Votes at a glance (as announced on the floor):
- First substitute Senate Bill 194 (social media regulation): announced 28 yes, 0 no, 1 absent — read for a third time.
- Senate Bill 220 (school readiness amendments): announced 18 yes, 0 no, 11 absent — read for a third time after adoption of Amendment 2.
- Senate Bill 223 (youth fee waivers for foster/unsheltered youth): announced 18 yes, 1 no, 10 absent — read for a third time.
- Senate Bill 242 (Utah Lake repeal/modifications): announced 20 yes, 0 no, 9 absent — read for a third time.
- Second substitute Senate Bill 128 (criminal monetary threshold adjustments): announced 19 yes, 4 no, 6 absent — read for a third time.
- First substitute Senate Bill 26 (behavioral health licensing): announced on the floor as having sufficient yes votes to be read for third; transcript count recorded (see provenance) and sponsors said the measure remains a work in progress regarding prescribing authority for psychologists.
- First substitute Senate Bill 237 (towing modifications): announced 20 yes, 1 no, 8 absent — read for a third time.
- Second substitute House Bill 29 (sensitive material review amendments, conference committee report adopted): passed in the Senate as announced on the floor (counts read on the record).
- First substitute Senate Bill 204 (condominium and community association amendments): amendment adopted and read for a third time as announced.

What the bills do
Senate Bill 194: Sponsor McHale described the bill as targeting data privacy and design elements that affect minors’ mental health and access; it would introduce age‑assurance and device/usage limits and would place enforcement with the state Division of Consumer Protection. The sponsor stressed the bill is aimed at product features affecting minors and said the private right of action was removed from this version.
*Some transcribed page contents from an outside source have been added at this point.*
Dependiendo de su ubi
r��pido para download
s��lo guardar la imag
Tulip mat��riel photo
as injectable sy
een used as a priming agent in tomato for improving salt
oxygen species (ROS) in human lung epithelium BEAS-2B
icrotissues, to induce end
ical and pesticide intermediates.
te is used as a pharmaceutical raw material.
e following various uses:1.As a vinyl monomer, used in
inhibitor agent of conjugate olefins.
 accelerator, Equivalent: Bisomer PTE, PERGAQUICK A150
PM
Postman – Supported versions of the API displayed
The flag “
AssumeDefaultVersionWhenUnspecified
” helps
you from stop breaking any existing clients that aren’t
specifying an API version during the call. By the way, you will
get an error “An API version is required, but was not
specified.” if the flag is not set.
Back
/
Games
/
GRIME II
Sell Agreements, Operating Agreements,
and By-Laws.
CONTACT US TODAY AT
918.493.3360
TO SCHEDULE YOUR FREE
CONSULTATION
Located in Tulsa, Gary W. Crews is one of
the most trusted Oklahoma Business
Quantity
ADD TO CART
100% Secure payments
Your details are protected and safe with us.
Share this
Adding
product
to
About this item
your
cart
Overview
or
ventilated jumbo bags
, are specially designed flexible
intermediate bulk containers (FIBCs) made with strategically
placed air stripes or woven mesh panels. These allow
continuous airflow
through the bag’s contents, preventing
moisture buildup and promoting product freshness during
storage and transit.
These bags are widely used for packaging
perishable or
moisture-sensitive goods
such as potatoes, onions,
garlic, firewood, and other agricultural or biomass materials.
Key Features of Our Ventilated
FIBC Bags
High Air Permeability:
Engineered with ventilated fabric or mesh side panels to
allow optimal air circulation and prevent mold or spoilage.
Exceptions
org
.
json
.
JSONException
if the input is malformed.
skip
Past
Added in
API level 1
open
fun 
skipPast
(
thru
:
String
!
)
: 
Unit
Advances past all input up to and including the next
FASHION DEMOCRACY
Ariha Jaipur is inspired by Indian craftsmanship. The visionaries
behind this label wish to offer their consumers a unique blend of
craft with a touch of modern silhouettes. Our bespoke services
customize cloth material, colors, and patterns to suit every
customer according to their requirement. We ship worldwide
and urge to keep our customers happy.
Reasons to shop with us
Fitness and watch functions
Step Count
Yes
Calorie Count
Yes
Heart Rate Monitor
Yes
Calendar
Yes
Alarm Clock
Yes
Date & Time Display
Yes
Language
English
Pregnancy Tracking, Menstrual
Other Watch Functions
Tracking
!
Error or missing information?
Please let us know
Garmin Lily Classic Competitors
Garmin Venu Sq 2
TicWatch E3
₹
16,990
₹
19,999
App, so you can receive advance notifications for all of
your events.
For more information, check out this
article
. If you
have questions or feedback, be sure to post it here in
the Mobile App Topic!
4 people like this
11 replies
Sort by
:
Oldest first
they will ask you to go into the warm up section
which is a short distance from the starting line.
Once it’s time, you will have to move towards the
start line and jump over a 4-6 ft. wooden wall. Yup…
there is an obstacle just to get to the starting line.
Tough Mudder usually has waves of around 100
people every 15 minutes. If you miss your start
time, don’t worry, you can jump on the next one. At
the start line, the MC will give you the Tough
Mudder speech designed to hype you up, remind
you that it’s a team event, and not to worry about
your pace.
Senate Bill 220: The sponsor described steps to streamline the administration of school‑readiness grants and consolidate oversight between two agencies so private childcare providers and school‑based pre‑K programs can better access funds tied to quality standards. Amendment 2 was adopted on the floor before the roll call.

Second substitute Senate Bill 128: Senator Pitcher said the measure adjusts monetary thresholds in the criminal code for inflation so that property offenses remain proportionate in severity; he said the last comprehensive update was in 1995 and a partial update occurred in 2010. Questions on stakeholder support and impacts on county prosecutors and sheriffs were raised on the floor.

First substitute Senate Bill 26: The bill restructures behavioral‑health licensing. Floor members pressed the sponsor on whether psychologists would obtain prescribing authority; the sponsor said prescribing language is being refined in substitute drafts and would be limited in scope.

Process notes and next steps
Several measures were circled or uncircled by motion (a procedural floor action that holds or brings bills to the floor). Senator Wyler moved under suspension of the rules to recall and reconsider Second Substitute Senate Bill 107 (election process amendments) in order to pursue a conference committee after additional edits were requested by the Elections Office; that procedural motion passed under suspension of the rules.

The session moved through a packed calendar, and the Senate adjourned with a motion to reconvene at 10 a.m. on the next scheduled day.

Attribution and evidence
Reporting is based solely on remarks and roll-call tallies announced on the Senate floor transcript. Direct quotes and descriptions are attributed to speakers as they appear in the floor record. Where the transcript reads an explicit tally aloud, that announced number is reported above; in a small number of places the recorded roll‑call readout in the transcript is garbled or ambiguous and those instances are flagged in the provenance and audit sections below.

What’s next
Bills read for third time proceed according to Senate rules (further action depends on whether other steps — concurrence, signatures, or conference committee outcomes — are required). Sponsors noted ongoing drafting on some measures (notably SB 26) and some bills have conference or inter‑chamber steps remaining.